Filmmaker Statement

Director's Statement

Producer Marty Syjuco and I had been friends for a few years when his older brother, Paco Larrañaga's brother-in-law, asked for our help. I had heard that Paco was accused of murdering two women on the island of Cebu in the Philippines, but until his death sentence everyone in the family was embarrassed to talk about it and was 100 percent sure that the Supreme Court would overturn the verdict.

I retained some skepticism — until I read the letter from the 35 "unheard witnesses" in the case. I was in a café on New York City's Lower East Side, and the letter brought me to tears. Paco was my age, and over that last seven years, while I had thrived, he had waited, unjustly condemned to execution, in a horrific gang-run prison.

There was no way to ignore the injustice; I had a background in video and had long believed in film's ability to create social change. But it was only when I realized how passionate I had become about this story that I felt the full power of the medium.

Passion alone does not make good cinema, though, and it has taken seven years to complete this project. Our first step was to go to Los Angeles to interview two of the letter writers who attested to Paco's whereabouts when the crime was committed in 1997. They had left the Philippines, partially out of disgust over this case, but also because they felt haunted by guilt — the same guilt we would feel if we were unable to reverse a clear and terrible injustice. At our first meeting in Los Angeles, the two broke down and wept over their powerlessness and failure to make anyone listen. They painted a picture of cronyism, corruption and class/race conflict in the Philippines that made us realize this injustice was only the tip of a very deep iceberg.

In the Philippines, a few people, galvanized by the opportunity to do the right thing, supported us with housing, resources, information and encouragement. Others held back, believing that the system was beyond reform and the risk in going against police, presidents and drug lords was too high.

Paco, who will soon have spent half his life in prison, was reticent for other reasons: When we discussed the case and prison, he became cold and somber. But when we talked about his pre-trial life, he was full of warmth and enthusiasm. I regret that — because of the prison environment and Paco's experience of media as enemy — we could not adequately capture on film the sweetness and joy in his personality that we glimpsed, and that Paco's friends and family saw as his essential nature.

I came to understand that we could prove Paco's innocence over and over with the facts, but that would never be enough. We needed not only to expose a deep and complex dynamic of corruption and injustice, but also to reveal the part of the culture of the Philippines that is human, decent and suffering.

— Michael Collins, Director

Producer's Statement

I first met Paco at my brother's wedding to Mimi, Paco's older sister. Eight years younger than I, he was just a big, overweight kid, and I didn't pay him much attention. Later, when I heard about his arrest and trial, I went on with my life. Part of me figured the courts would sort it out. Another part was so inured to the injustice and corruption that form the background noise of the Philippines, that I, like most Filipinos, was hobbled by fatalism.

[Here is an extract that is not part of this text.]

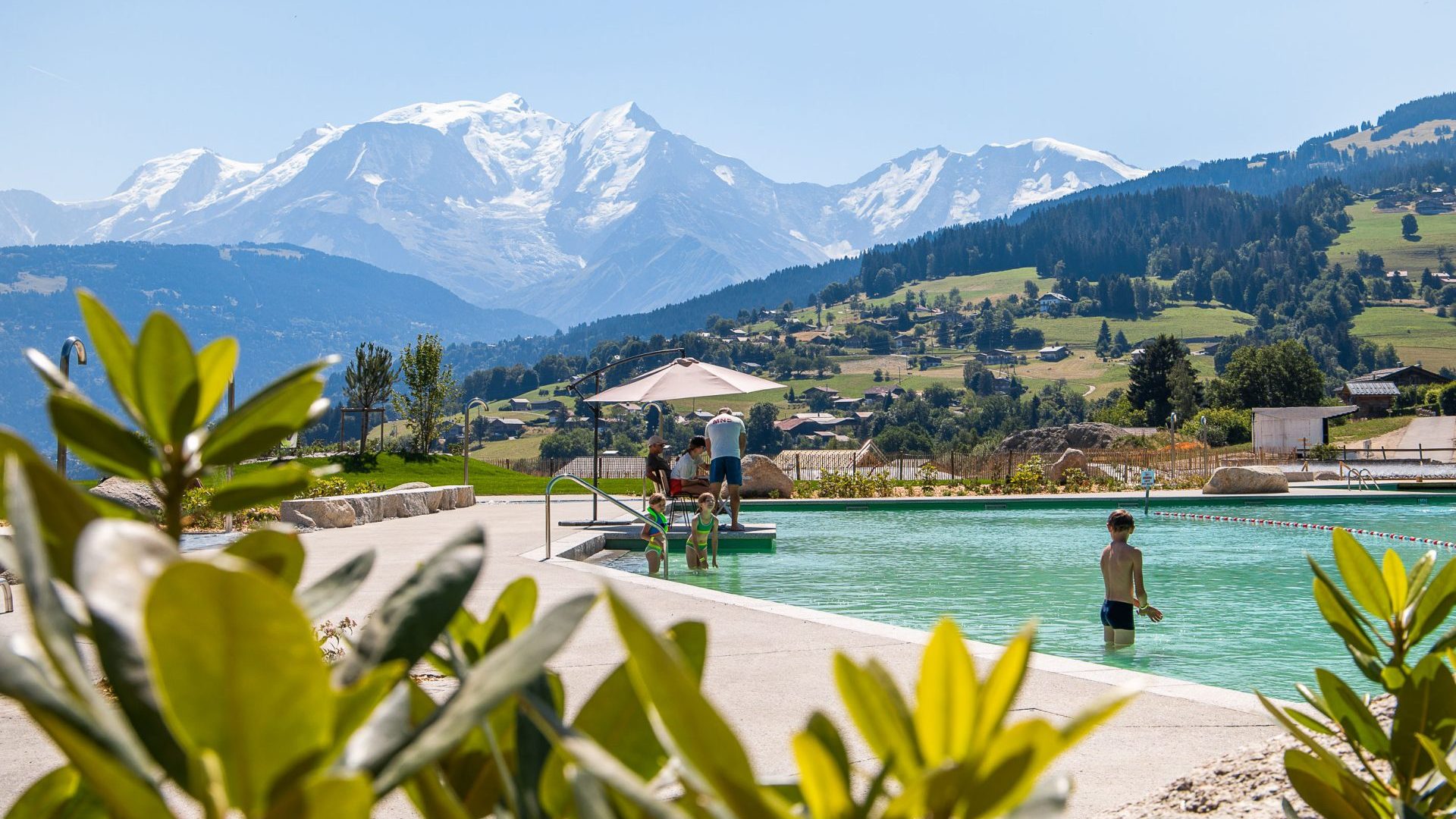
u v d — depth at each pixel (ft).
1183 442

After moving to New York and working in film distribution, I began to crave something more meaningful and creative. When Paco's sentence was elevated to death, and I saw the letter from the 35 "unheard witnesses," I knew I was at a crossroads. My own mother had seen Paco in Manila — 300 miles from the scene of the crime — on the day of the murders and had been denied the right to testify in court and corroborate his alibi.

I know some will question my objectivity and intent because Paco is my brother-in-law, but that relationship gave me inside access and perspective. It also opened my eyes to a part of the Philippines that, as one of its beneficiaries, I had ignored.

My family members are mestizos, a group that traditionally benefits from endemic corruption and cronyism. Educated in Canada and the United States, I had lived in a gated community in the Philippines, and I had been naively and willfully ignorant of the poverty all around me — blind even to the thousands of street children who haunt our cities. My clan was well protected by race, political connections and wealth from the worst aspects of our country's deeply flawed system.

It was precisely my comfort in this role, and my perspectives as a political and familial insider, that made me particularly suited — and obligated — to act in Paco's case. I had left the Philippines, but it lived inside me. And I knew I had to return. I love the country and have friends and family there, but I have grown to abhor the fatalism that allows people to turn away from injustice, and that helps the elite control the poor and uneducated.

But even for the elite, the country's poorly paid and ill-trained police are a persistent threat — to be bribed as a first resort, and allowed to escape if that fails. Under political pressure to solve crimes, they commonly charge any vaguely likely suspect. I strongly believe that most of the Philippines' prisoners have been denied due process or are innocent — or both, as we found in Paco's case — and that injustice is facilitated by the media. Once I had believed what I read and saw, but first-hand knowledge made me question so many of my birthright preconceptions and opened not only a sea of skepticism, but an ocean of hope.

Paco Larrañaga is just one among many. And the Philippines is not alone in failing to build the trappings of democracy, including elections, on a solid foundation of impartial institutions, such as independent courts. There are thousands of Pacos around the world, from Egypt to the United States. We are hoping that this film will make not only Filipinos, but people of all nationalities, sit up, pay attention and act.